None of these reasons will exist in January. Actually, WCS has significantly recovered lately.
And the North Dakota deal could push ZAR significantly higher than 10 cents.
stockfy wrote: WCS has recovered lately and exceeded C$50 last Friday. With the OPEC and Notley's cuts, it will at least stabilize here or it will keep rising from here in early 2019. See the prices at psac.ca
Back in the first nine months of 2017, WCS was ranging at C$45 - C$49, so WCS has returned where it was in 2017 when ZAR was generating significant operating cash flow. Read ZAR's reports of 2017 filed on Sedar.
North Dakota does not face any bottlenecks issues, so ZAR sells its oil from its ND assets without problems at USD prices.
Thanks to these two facts about WCS and North Dakota oil prices,
ZAR can sell a couple of assets in 2019 (its North Dakota asset is one of them) and push its price significantly higher than 10 cents by December 2019 when the debentures will be converted into shares, according to the terms.
In this case, the debenture holders will receive much less shares than they will receive if they convert now at 10 cents. To get an idea about how much money ZAR can receive from its ND assets, see the recent ND deal from PSH.
Petroshale (PSH) acquired a few weeks ago light-oil weighted properties (1,900 net acres) in North Dakota with 550 boepd (light oil and liquids) for US$55 million, so it paid US$100,000 per boepd and US$6 per boe of Proved reserves.
The decline rate for PSH's acquired assets is 30% (!!!) in the first year and 20% (!!) in the second year.
See all these facts below:
https://globenewswire.com/news-release/2018/07/12/1536514/0/en/PetroShale-Announces-Strategic-Acquisition-40-Million-Bought-Deal-Financing-Concurrent-Private-Placement-and-Operations-Update.html
So ZAR can receive at least US$50,000 per boepd for its low-decline oily assets in North Dakota in 2019.
This means CAD$65,000 per boepd or CAD$26 million.
This sale alone in 2019 will push ZAR's stock significantly higher than 10 cents.

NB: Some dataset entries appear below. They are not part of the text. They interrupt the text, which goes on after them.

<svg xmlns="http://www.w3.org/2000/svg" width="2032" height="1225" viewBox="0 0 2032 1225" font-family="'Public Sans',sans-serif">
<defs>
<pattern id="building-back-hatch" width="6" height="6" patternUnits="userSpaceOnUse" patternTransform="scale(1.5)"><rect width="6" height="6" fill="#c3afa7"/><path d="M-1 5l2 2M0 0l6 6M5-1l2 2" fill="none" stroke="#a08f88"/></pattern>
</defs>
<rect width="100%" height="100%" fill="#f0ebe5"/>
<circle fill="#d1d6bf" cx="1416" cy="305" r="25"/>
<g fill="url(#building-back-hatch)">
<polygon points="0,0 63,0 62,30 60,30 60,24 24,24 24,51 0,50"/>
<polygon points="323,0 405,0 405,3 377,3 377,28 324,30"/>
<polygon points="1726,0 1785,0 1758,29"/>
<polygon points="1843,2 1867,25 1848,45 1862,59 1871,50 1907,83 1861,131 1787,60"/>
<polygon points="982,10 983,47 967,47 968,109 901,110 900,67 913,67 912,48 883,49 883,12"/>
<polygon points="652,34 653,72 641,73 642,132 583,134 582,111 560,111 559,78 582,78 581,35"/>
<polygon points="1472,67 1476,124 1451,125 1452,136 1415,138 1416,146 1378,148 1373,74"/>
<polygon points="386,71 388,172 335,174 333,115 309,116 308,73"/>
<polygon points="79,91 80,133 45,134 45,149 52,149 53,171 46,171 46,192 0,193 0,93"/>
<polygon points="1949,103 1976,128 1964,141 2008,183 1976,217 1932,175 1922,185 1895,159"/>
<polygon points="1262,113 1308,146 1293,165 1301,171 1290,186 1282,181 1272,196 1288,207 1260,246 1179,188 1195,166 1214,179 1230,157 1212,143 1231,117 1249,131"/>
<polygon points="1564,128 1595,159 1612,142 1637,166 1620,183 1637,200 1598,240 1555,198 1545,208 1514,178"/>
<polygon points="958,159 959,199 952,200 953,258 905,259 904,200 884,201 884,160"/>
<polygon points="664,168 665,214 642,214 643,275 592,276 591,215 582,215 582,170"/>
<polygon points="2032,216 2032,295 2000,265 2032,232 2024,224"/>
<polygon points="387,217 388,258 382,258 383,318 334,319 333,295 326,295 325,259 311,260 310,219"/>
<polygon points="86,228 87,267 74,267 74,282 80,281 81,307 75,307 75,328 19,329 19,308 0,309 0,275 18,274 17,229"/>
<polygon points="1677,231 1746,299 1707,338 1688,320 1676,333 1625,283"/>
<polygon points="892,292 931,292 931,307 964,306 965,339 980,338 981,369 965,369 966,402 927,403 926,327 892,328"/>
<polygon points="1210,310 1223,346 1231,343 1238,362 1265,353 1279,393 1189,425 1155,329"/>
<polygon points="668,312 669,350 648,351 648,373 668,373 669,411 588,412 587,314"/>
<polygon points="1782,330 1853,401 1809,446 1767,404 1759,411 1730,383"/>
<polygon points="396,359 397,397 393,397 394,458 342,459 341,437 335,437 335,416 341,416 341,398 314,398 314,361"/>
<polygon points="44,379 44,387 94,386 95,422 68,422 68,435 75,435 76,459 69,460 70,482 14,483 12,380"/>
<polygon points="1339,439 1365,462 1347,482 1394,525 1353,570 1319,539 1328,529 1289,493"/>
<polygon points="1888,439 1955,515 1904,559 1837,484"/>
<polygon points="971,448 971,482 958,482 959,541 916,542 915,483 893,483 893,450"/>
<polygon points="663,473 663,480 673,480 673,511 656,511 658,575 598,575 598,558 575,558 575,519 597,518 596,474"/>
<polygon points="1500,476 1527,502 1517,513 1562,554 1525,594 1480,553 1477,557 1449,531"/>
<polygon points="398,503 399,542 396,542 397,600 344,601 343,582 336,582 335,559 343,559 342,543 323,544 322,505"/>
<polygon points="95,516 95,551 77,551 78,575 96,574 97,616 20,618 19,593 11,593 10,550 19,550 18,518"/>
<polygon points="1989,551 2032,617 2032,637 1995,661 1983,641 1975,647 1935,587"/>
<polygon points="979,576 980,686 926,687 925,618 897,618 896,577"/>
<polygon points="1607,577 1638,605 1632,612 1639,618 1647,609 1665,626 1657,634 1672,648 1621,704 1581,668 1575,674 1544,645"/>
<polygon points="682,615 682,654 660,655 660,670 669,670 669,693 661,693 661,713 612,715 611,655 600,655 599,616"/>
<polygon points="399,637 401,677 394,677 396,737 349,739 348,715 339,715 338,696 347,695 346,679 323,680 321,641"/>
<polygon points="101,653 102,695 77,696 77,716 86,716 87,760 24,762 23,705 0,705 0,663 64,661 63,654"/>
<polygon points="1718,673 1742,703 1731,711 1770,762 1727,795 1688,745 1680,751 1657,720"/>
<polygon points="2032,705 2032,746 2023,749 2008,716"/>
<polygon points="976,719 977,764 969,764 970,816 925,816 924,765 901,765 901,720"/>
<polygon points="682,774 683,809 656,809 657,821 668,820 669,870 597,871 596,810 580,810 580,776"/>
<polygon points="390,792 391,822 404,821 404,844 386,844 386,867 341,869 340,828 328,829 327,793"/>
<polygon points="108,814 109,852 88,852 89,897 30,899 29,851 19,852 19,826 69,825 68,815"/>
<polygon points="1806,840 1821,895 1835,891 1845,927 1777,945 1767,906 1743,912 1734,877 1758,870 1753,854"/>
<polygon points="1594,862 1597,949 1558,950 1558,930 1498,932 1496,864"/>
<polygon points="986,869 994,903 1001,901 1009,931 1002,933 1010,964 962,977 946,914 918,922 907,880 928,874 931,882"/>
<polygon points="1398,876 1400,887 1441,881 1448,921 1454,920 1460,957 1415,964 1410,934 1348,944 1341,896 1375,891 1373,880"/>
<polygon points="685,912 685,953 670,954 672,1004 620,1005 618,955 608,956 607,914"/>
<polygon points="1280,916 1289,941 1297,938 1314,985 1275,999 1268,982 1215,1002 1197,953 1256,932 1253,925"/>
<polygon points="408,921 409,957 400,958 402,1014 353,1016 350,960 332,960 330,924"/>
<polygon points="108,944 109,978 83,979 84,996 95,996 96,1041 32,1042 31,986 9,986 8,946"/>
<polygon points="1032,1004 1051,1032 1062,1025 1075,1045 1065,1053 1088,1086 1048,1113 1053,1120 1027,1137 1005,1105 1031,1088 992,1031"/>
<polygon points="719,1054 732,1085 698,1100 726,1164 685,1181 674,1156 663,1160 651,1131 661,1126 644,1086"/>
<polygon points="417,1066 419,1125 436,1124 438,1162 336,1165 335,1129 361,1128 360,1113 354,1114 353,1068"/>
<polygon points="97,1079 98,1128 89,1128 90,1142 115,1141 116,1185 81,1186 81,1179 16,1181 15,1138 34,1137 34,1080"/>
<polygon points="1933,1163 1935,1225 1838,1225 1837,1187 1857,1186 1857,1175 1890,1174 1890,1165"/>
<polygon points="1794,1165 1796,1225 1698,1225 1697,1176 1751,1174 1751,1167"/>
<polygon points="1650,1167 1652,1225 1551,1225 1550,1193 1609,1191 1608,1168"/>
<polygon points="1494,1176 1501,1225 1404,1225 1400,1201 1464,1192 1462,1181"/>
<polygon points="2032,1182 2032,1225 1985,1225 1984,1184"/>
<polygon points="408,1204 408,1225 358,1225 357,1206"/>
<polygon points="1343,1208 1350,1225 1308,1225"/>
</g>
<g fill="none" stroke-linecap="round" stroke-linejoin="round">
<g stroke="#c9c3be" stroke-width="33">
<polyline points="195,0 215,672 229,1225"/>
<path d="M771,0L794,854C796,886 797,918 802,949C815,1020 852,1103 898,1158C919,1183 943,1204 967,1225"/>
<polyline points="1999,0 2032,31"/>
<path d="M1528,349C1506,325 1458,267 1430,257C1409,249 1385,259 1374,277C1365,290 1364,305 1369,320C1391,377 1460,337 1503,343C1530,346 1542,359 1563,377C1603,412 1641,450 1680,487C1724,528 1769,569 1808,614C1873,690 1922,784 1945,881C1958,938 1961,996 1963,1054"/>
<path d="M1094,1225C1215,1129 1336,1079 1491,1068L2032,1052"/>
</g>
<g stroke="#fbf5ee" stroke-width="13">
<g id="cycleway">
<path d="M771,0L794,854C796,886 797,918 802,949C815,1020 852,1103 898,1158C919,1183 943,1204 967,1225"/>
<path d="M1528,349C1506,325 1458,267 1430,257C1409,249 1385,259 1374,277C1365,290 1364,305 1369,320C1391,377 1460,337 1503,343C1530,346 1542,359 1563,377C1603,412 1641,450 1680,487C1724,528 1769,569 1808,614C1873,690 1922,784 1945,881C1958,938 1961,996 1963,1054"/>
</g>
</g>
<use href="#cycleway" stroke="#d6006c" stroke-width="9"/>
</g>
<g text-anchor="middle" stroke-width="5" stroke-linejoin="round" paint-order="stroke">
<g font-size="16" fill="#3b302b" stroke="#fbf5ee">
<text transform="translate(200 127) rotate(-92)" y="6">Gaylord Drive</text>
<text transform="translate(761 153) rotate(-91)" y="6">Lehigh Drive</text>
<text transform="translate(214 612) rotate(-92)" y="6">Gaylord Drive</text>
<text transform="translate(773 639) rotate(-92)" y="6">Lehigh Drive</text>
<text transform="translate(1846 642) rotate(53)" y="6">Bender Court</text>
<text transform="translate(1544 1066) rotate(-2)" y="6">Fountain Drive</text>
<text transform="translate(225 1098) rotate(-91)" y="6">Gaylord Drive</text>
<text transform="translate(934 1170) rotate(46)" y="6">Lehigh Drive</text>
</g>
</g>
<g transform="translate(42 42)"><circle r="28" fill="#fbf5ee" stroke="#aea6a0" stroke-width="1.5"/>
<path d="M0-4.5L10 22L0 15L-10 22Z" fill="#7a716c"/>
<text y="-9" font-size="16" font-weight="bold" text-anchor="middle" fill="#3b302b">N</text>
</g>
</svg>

Lets clear up a couple of things. WCS is a heavy grade of crude, priced at Hardisty Alberta. Zargon is not a heavy oil producer, so WCS has exactly nothing to do with the price Zargon receives for its production.
WTI is a light, sweet grade of crude. priced at Cushing Oklahoma. WTI price, less transportation cost from Alberta to Cushing, is more representative of the price Zargon can expect going forward.
Admittedly differentials reflect market as well as technical factors. In that respect the current WCS/WTI price differential (just for clarification) is too low. By that I mean that the quality differential (WCS is a heavy, sour blend; WTI is a light sweet blend) plus the transportation cost (WCS is priced at Hardisty; WTI is priced at Cushing) you get something more like $15-$20 not the current $10.
As I have said elsewhere, I don't care how many shares I receive. Ideally, I don't want any shares, but if I must take them I want them at a price that gives me a snowball's change of recovering as much of my debenture face value plus interest .. period. If I wanted to have a capital gain play, I would have bought common shares, not debentures. If the common share holders manage to grow their investment, I'm fine with that. My interests are different than the interests of the common shareholder's.